There still was no way of knowing if the miners were alive, and Murray warned that the six could have been killed instantly by the impact of the cave-in. He also warned that one of the two drilling rigs could miss the cavity. But the second drill "will reach these men in two days," he said.

Murray said he invited the son of one trapped miner and the brother of another with him on a trip inside the mine to show them the progress of the rescue efforts.

Wednesday's news was a sharp reversal from Tuesday, when rescue efforts had to be stopped in the face of seismic activity in the area that Murray said "wiped out" all progress rescuers had made in clearing rubble that had trapped the miners since Monday. Mining executives said Tuesday that it would take a week to reach the miners.

The debate over whether the collapse was caused by an earthquake continued Wednesday. Murray renewed his attacks on media coverage of the disaster and insisted the collapse was caused by an earthquake, contradicting seismologists who said the cave-in itself was what registered 3.9 on the Richter scale.

"From our mining experience, we know this was an earthquake," Murray said.

"It seems to me the media's more concerned about trying to place blame than they are about the families and the actual rescue effort underground," he added.

A spokesman for University of Utah seismologists said Wednesday that all evidence indicates it was the mine collapse, not an earthquake, that registered on a seismograph early Monday, and that scientists suspect further shaking at the site is caused by settling.

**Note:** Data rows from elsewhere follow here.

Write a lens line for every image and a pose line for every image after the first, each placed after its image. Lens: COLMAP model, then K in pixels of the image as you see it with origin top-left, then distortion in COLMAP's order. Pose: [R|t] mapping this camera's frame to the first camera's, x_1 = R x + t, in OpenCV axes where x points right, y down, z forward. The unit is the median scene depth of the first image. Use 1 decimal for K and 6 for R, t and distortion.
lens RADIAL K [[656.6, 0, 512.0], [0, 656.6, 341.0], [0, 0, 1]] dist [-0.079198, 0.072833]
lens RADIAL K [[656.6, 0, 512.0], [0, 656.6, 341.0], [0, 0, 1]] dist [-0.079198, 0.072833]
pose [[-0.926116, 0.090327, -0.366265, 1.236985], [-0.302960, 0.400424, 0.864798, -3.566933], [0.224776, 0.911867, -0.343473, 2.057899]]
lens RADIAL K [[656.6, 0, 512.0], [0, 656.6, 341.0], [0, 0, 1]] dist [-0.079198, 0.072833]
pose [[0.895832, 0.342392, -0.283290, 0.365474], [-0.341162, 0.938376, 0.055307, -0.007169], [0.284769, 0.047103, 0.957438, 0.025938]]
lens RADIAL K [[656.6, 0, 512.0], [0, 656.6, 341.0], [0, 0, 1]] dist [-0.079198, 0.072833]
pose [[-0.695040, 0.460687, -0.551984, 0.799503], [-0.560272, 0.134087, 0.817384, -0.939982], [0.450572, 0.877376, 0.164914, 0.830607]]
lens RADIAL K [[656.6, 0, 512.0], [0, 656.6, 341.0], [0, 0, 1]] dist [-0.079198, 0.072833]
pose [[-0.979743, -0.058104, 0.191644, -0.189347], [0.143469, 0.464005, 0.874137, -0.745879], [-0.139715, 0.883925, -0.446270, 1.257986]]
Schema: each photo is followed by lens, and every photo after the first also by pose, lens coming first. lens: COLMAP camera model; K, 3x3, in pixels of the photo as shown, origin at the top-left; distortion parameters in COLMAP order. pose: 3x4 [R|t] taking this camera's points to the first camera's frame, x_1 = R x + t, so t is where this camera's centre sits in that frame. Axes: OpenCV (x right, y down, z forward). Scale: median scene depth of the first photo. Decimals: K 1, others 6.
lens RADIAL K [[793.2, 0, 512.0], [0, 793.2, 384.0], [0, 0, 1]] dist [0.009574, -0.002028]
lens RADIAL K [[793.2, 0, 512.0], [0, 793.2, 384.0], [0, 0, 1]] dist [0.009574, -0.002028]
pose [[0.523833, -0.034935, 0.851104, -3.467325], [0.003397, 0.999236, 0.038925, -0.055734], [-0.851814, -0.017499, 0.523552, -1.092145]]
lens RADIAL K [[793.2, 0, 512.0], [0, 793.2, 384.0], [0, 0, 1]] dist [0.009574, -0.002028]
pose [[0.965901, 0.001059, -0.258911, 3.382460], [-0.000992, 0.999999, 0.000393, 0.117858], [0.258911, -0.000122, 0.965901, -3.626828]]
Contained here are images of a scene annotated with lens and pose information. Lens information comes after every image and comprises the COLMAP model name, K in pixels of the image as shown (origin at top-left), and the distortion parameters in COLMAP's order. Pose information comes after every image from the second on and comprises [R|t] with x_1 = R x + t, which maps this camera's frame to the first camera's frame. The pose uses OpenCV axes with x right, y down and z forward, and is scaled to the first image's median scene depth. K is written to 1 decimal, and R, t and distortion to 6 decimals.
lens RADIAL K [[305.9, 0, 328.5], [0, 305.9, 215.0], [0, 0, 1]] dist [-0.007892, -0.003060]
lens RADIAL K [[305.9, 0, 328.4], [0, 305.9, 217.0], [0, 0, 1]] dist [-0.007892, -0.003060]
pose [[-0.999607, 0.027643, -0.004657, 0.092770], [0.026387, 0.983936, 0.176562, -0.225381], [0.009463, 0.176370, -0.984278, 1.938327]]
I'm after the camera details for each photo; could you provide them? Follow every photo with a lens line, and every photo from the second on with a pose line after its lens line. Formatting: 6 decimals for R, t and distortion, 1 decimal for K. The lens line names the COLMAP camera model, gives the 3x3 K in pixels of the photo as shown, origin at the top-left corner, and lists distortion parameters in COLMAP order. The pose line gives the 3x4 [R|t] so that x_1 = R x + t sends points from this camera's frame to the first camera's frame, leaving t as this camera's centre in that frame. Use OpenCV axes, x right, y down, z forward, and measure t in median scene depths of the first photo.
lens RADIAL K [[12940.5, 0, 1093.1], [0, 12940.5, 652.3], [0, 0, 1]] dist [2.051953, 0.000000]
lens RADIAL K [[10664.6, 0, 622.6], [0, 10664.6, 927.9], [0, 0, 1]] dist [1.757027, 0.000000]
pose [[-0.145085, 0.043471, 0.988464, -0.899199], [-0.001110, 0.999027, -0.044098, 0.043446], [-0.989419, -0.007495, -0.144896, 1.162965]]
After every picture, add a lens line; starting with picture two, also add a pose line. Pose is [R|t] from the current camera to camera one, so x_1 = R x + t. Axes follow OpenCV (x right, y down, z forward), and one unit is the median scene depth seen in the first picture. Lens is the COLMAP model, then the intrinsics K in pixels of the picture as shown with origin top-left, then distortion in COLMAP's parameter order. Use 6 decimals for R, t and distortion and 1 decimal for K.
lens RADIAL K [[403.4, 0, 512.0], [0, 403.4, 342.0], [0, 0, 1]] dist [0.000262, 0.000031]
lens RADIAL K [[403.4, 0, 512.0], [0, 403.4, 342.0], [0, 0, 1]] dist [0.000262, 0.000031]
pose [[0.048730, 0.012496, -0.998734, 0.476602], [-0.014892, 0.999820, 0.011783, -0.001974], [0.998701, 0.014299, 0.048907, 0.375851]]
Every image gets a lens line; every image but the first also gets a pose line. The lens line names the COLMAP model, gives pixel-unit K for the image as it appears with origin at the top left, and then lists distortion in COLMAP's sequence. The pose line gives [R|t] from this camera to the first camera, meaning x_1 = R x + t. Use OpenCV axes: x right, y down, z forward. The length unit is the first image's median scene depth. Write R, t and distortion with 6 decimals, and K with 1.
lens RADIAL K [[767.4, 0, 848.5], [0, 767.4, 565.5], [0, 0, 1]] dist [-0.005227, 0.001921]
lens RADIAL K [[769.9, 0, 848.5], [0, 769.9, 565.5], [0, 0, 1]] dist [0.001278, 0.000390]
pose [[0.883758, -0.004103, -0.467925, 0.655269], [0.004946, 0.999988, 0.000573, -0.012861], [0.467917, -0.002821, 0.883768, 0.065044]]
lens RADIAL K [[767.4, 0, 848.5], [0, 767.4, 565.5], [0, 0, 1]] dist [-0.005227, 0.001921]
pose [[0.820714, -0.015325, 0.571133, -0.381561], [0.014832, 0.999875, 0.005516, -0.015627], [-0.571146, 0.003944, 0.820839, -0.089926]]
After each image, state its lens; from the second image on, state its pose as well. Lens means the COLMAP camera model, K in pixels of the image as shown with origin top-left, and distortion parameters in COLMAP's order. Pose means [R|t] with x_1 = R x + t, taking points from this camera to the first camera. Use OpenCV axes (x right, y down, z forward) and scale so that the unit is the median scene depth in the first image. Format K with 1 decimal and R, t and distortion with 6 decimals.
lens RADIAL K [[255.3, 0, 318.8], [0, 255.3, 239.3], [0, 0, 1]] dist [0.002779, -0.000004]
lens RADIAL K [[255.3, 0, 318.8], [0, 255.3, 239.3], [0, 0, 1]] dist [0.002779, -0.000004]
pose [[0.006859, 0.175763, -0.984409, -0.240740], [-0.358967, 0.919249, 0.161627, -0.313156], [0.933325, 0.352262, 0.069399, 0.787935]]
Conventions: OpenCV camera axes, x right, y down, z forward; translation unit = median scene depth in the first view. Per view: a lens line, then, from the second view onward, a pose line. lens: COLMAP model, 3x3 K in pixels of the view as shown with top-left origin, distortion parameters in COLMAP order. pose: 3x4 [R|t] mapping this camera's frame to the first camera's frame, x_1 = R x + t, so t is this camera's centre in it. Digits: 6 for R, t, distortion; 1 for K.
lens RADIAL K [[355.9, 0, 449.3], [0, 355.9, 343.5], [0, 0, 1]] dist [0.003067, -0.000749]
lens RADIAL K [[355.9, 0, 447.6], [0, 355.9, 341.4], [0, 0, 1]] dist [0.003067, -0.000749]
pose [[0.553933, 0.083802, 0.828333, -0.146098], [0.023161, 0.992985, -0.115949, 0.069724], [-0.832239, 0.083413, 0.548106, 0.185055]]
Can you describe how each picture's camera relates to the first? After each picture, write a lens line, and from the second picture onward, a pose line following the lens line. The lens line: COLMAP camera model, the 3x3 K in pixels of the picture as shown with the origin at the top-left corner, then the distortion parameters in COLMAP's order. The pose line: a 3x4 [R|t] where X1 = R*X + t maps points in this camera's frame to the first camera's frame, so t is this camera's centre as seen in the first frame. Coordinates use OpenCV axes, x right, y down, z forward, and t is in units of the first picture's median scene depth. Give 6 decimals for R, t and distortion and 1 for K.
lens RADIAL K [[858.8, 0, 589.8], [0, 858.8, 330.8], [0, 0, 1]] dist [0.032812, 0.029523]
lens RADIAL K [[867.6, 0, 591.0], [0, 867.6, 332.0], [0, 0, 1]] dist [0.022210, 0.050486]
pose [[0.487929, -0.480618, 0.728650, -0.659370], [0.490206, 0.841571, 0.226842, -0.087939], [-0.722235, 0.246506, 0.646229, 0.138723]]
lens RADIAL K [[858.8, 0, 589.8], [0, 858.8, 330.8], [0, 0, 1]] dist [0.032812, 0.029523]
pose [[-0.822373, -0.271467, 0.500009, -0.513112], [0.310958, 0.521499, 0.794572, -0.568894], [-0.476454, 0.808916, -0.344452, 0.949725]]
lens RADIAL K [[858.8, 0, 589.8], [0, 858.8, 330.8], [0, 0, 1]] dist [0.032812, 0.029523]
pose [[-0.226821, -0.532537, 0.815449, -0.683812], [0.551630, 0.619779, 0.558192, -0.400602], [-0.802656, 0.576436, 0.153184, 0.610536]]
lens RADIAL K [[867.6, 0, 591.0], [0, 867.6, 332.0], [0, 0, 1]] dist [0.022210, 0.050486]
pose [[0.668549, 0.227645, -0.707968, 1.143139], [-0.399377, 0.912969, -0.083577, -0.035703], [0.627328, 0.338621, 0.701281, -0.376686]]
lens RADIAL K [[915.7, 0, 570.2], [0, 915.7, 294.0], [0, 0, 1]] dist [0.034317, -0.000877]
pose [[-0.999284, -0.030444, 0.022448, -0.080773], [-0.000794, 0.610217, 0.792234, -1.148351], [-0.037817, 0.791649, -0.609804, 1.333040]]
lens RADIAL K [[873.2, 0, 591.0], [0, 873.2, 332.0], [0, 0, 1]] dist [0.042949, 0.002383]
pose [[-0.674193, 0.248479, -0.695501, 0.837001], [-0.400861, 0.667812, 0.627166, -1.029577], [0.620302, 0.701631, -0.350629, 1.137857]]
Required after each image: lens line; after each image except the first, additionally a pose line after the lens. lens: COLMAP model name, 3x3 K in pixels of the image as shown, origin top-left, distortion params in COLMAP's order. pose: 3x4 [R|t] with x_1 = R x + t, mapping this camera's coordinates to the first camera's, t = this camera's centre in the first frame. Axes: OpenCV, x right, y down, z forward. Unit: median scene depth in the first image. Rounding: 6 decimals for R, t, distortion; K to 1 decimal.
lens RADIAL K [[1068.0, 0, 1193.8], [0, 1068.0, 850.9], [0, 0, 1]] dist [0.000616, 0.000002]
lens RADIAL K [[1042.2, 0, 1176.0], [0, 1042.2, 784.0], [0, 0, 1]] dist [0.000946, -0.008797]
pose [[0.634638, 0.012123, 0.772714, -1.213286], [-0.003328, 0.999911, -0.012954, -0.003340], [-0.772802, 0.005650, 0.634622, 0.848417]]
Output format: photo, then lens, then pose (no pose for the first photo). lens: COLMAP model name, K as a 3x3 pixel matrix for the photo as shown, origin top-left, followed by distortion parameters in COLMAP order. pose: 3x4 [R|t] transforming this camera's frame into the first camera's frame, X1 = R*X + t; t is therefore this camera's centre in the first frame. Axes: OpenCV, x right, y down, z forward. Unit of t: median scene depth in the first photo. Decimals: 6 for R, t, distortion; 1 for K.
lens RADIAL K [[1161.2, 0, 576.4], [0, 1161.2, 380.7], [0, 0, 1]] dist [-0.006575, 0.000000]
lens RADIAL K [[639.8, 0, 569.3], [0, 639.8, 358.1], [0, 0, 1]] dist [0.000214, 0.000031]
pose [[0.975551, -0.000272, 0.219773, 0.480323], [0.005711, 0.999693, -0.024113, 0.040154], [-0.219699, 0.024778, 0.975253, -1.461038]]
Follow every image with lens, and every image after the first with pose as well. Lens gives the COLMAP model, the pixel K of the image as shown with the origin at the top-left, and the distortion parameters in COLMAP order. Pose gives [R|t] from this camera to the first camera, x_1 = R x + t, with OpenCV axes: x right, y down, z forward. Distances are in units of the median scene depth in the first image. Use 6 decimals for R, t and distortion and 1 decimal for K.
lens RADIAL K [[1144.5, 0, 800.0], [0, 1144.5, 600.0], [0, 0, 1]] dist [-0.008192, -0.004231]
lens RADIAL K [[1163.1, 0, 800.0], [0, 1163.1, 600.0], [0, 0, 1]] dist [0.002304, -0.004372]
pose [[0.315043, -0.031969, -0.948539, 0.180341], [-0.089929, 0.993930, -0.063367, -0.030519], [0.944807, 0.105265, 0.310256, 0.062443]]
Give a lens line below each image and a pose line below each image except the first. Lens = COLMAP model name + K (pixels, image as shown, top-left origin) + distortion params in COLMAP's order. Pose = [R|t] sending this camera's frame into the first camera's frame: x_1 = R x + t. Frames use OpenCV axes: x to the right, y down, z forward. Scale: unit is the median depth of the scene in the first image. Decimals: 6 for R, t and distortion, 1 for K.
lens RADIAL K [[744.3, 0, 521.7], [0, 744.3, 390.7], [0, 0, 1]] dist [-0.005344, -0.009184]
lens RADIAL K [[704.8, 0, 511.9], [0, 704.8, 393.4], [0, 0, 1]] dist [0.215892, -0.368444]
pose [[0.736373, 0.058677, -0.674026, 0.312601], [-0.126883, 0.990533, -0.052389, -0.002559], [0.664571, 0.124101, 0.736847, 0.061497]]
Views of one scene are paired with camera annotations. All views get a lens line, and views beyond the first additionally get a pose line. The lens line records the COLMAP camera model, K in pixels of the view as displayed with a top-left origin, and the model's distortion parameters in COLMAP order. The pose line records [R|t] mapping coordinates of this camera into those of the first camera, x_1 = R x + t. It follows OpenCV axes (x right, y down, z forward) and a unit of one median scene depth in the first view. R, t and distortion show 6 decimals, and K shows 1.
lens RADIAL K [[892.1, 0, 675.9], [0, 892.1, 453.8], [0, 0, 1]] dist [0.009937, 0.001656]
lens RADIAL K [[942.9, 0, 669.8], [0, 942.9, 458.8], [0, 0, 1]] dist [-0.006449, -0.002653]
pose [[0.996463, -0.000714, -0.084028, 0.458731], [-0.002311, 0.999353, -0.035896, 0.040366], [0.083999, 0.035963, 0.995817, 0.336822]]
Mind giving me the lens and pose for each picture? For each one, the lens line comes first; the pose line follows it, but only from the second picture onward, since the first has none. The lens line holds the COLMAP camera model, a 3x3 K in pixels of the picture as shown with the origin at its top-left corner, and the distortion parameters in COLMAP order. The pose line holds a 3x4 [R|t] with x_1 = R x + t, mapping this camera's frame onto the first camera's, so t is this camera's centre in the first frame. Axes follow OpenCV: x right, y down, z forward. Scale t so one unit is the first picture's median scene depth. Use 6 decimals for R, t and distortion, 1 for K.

University of Utah science news specialist Lee Siegel said seismologists don't know what is actually being felt on the ground at the mine during the rescue attempts but "are presuming it's from settling." Eleven aftershocks were recorded in 1 1/2 days after the collapse, Siegel said. The largest was magnitude 2.2.

The holes being drilled to reach the miners are small — one is 2 1/2 inches in diameter and the other less than 9 inches — and will need to reach about 1,500 feet below the surface. The smaller hole was 450 feet deep by early Wednesday, but there were problems aligning the drill for the other hole, Stickler said.

"If you don't have it aligned properly, you're going to miss your target," Stickler said.

If the miners are alive, Murray said, they could survive on available air "for perhaps weeks."

The government's chief mine inspector in the West was more cautious.

"We're hoping there's air down there. We have no way of knowing that," said the Mine Safety and Health Administration's Al Davis.

Four miners escaped, but they were not in the same area as their trapped brethren, according to Murray.

The U.S. Geological Survey said it appeared the initial tremor was the mine collapse rather than a quake. Mine collapses have a seismic signature distinct from earthquakes because they tend to occur at shallower depths and at different frequencies.

Murray also lashed out at news media for suggesting his men were conducting "retreat mining," a method in which miners pull down the last standing pillars of coal after mining out an area and let the roof fall in.

But Amy Louviere, an MSHA spokeswoman, said retreat mining was going on at the mine in a remote canyon 140 miles south of Salt Lake City. She said that exactly what the miners were doing, and whether that led to the collapse, could only be answered by a full investigation.

Retreat mining has been blamed for 13 deaths since 2000.

The government requires mining companies to submit a detailed plan before beginning the process. Murray Energy submitted such a plan and received approval in 2006, Louviere said.